(Beginning of Data provided)

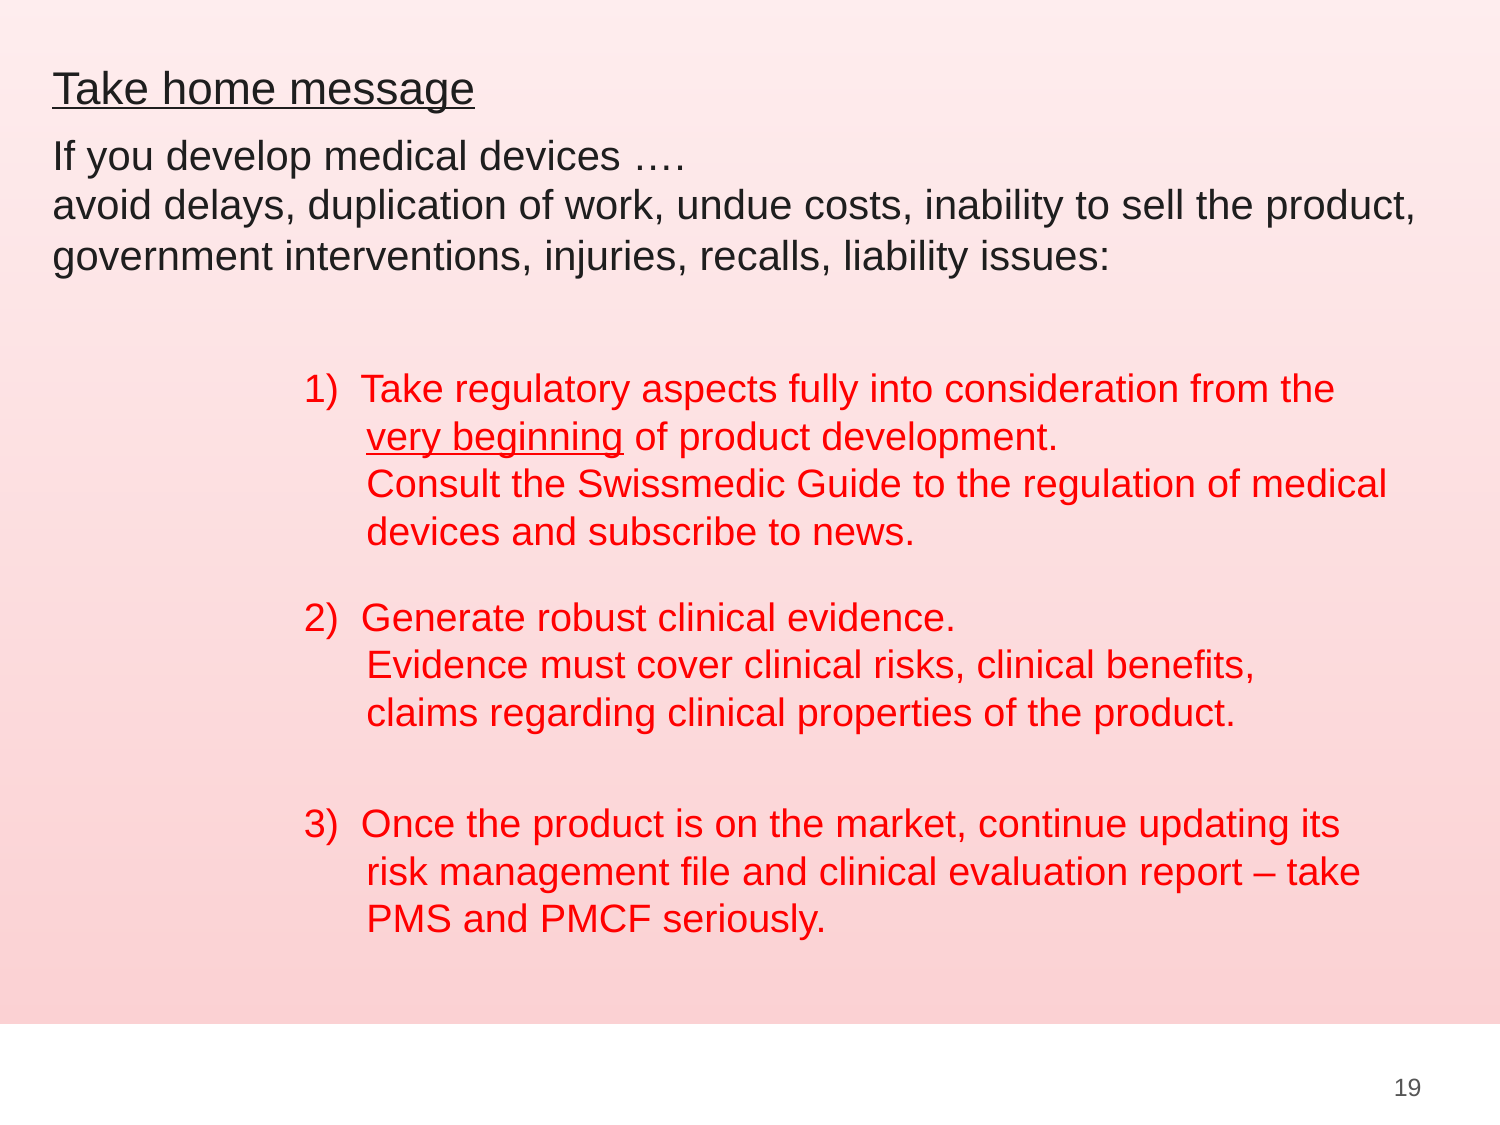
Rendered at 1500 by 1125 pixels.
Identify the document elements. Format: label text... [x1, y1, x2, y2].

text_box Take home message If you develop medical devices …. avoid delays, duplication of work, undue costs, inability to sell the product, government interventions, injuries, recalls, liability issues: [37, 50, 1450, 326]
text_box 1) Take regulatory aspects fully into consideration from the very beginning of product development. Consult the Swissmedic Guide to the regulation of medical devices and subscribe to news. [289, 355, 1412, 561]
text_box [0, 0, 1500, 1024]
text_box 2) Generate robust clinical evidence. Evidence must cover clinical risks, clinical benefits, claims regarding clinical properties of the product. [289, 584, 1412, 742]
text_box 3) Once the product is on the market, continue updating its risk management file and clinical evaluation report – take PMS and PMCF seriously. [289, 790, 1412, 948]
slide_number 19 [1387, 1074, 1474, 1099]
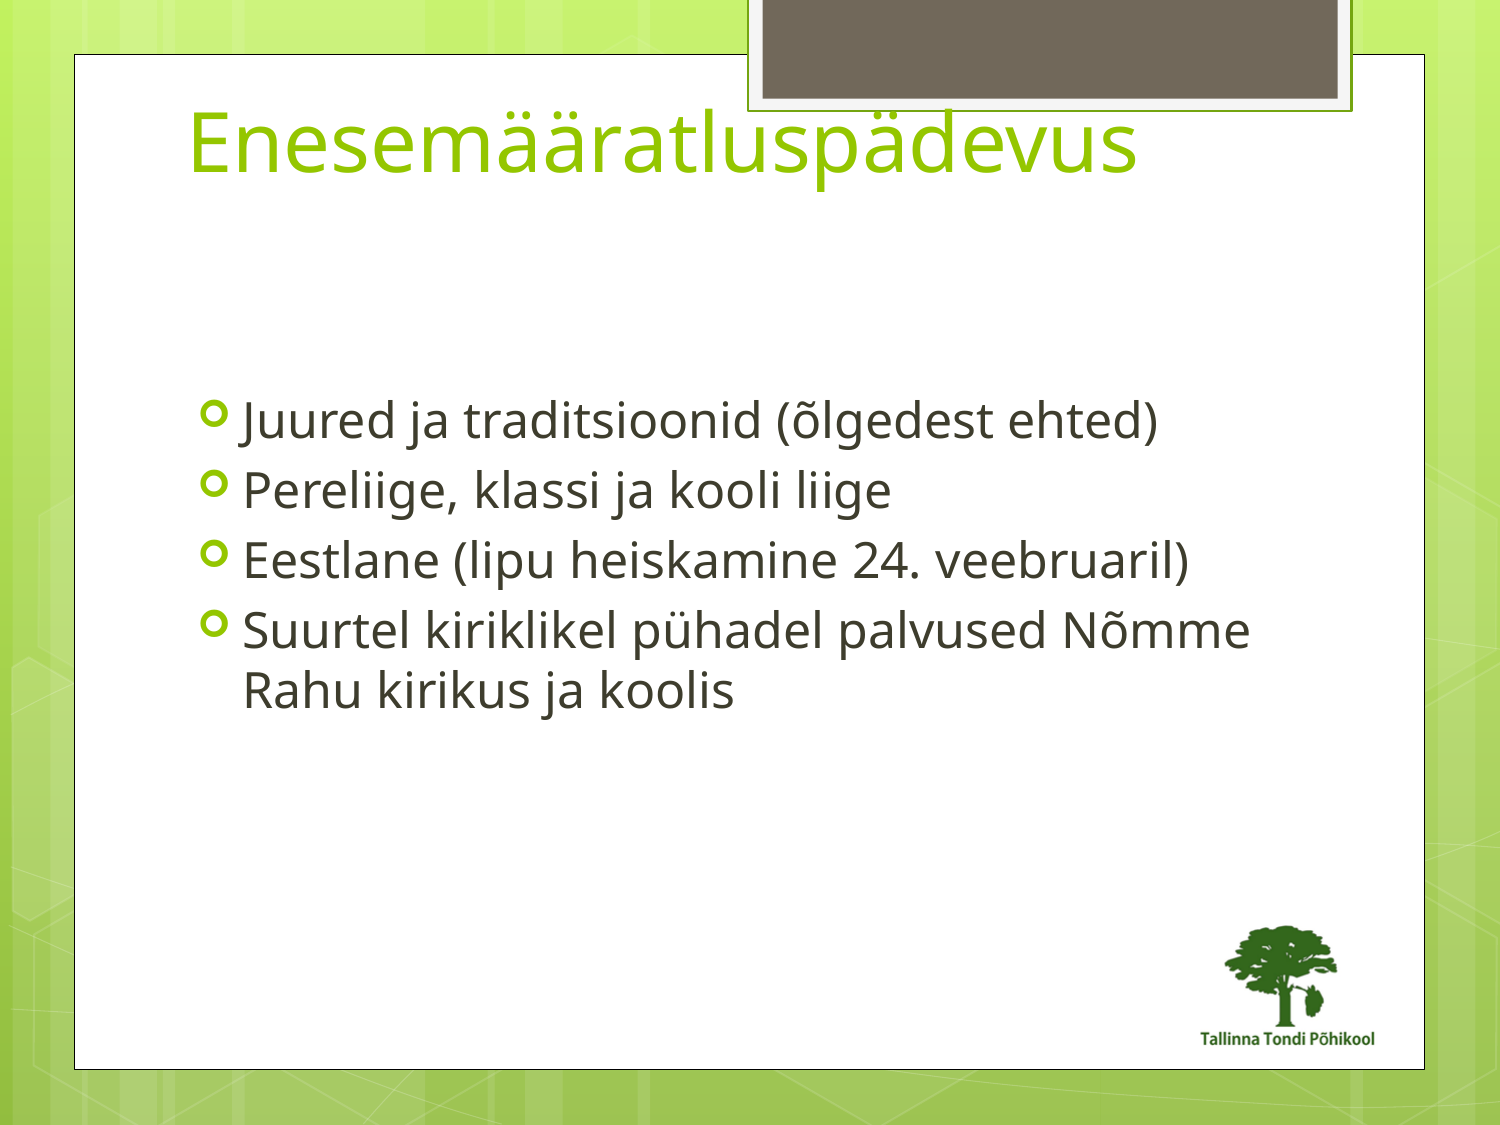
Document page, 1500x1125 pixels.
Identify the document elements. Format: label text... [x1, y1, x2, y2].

(End of Data provided)

Work request: Go through the records above and return each line in which the word "pixels" occurs.

Written solution:
Rendered at 1500 by 1125 pixels.
Document page, 1500x1125 pixels.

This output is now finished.